Już po zimowych testach Formuły 1 z obozu Red Bull Racing dochodziły sygnały, że zespół z Milton Keynes nie dysponuje najszybszą maszyną. Sam Max Verstappen mówił o tym, że nie będzie zaskoczony, jeśli w GP Australii znajdzie się na niższych pozycjach. Piątkowe treningi w Melbourne potwierdziły spostrzeżenia 27-latka.
Holender w pierwszym treningu uzyskał piąty rezultat, w kolejnym - był siódmy. Za każdym razem Verstappen notował znaczącą stratę do kierowców Ferrari i McLarena, którzy uchodzą za faworytów inauguracji sezonu 2025.
- Nie powiedziałbym, że nie mieliśmy w ogóle balansu. Nie było z tym większych problemów, ale z jakiegoś powodu bolid nie miał odpowiedniej przyczepności. Wszystkie cztery opony miały problemy, zwłaszcza w pierwszym i ostatnim sektorze. To właśnie z tego powodu nie jesteśmy na czele - powiedział Verstappen w Sky Sports.
ZOBACZ WIDEO: Mariusz Pudzianowski negocjuje szokujący transfer do freak-fightów
- Czy łatwo będzie to wszystko rozwiązać? Problem polega na tym, że nie mamy kłopotów z balansem, więc to wszystko jest skomplikowane. Nie mogę jednak powiedzieć, że nie spodziewałem się takiej sytuacji, gdy leciałem do Melbourne. Nie jestem zaskoczony tempem, jakie prezentujemy. Ani pozytywnie, ani negatywnie - dodał Holender.
Również Christian Horner stwierdził, że jego zespół raczej nie będzie się liczył w walce o zwycięstwo w Australii. - Jest kilka obszarów, w których musimy się poprawić. Aktualne czasy nie odzwierciedlają prawdziwego układu sił w F1, ale dają o nim ogólne pojęcie - powiedział szef Red Bulla w Sky Sports.
- Istnieje ryzyko opadów deszczu w ten weekend, więc zespoły stoją przed dylematem. Czy skupić się na ustawieniach pod kątem kwalifikacji i prędkości na jednym okrążeniu, czy przygotować się do wyścigu? - dodał Horner.
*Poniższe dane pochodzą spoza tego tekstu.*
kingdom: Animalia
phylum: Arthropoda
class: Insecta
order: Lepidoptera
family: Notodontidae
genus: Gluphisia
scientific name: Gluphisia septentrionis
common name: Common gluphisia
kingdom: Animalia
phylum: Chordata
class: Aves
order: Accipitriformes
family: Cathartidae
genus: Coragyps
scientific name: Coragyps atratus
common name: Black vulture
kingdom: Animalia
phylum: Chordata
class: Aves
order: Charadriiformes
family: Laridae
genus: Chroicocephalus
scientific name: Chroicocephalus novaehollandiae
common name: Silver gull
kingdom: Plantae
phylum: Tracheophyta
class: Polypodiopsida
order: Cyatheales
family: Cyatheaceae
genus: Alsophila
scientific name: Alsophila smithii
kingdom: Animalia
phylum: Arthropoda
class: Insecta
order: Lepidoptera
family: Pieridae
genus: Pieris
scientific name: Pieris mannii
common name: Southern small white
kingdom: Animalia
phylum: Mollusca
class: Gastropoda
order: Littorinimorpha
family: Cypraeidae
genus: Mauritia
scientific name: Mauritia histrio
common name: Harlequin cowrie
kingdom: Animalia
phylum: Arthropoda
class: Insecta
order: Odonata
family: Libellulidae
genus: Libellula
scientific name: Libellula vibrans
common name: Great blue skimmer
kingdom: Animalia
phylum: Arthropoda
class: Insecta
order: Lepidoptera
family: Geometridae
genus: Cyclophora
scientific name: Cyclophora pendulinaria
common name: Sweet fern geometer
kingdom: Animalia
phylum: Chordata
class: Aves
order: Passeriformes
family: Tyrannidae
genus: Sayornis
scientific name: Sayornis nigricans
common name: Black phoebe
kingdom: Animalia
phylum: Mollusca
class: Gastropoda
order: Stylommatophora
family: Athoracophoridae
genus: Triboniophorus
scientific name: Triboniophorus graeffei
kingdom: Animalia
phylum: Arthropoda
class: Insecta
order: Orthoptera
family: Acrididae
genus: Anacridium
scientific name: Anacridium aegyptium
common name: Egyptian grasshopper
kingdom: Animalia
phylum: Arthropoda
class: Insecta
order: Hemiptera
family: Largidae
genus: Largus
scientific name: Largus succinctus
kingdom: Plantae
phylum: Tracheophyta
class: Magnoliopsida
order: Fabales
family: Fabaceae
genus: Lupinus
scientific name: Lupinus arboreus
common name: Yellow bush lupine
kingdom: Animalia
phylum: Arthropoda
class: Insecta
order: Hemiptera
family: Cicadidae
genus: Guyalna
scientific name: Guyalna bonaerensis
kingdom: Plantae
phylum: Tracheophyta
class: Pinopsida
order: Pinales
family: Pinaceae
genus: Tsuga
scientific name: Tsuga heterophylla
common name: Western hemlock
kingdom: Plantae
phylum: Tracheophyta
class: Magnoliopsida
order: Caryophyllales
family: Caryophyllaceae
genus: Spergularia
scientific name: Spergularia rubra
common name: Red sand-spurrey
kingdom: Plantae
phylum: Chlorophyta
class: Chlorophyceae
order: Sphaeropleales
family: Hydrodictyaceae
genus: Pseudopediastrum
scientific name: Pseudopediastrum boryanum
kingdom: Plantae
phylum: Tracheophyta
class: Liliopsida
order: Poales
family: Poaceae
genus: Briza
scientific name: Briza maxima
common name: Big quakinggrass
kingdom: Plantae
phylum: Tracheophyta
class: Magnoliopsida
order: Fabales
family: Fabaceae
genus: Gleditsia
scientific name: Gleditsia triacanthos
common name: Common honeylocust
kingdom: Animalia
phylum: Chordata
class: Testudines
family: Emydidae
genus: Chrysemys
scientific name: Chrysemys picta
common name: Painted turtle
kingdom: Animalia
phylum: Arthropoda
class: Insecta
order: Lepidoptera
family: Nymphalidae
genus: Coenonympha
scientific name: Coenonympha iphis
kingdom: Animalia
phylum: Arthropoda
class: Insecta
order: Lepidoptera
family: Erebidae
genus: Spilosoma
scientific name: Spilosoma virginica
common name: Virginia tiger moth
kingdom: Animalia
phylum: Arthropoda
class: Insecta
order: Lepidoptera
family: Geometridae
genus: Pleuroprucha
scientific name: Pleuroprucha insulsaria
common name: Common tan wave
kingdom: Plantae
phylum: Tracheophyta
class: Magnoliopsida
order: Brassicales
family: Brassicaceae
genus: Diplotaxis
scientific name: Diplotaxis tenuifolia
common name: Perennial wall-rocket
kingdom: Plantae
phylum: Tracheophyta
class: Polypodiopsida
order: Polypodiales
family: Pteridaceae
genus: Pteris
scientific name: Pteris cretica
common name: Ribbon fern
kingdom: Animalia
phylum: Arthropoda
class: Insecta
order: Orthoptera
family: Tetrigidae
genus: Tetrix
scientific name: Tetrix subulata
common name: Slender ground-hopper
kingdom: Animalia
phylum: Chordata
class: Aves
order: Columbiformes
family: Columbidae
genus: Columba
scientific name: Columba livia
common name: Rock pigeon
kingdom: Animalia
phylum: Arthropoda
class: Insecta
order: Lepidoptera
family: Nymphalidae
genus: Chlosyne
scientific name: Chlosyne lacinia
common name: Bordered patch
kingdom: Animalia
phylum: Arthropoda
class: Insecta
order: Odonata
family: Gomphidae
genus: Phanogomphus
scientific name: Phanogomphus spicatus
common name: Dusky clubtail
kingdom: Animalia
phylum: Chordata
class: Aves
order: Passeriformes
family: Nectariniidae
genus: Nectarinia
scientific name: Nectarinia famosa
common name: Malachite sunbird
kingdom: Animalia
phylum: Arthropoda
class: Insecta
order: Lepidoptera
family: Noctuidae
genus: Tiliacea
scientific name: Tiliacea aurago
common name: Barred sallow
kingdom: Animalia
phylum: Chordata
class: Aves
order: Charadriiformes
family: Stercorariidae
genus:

Red Bull ma przed sobą jeszcze trening, który odbędzie się w sobotę o godz. 2.30 czasu polskiego, aby rozwiązać problemy. Później (o godz. 6.00) rozegrane zostaną kwalifikacje do GP Australii. Tyle że prognozy pogody dla Melbourne mówią o bardzo wysokich temperaturach w sobotę i opadach deszczu w niedzielę, przez co ustawienia bolidów na wyścig będą musiały być zupełnie inne.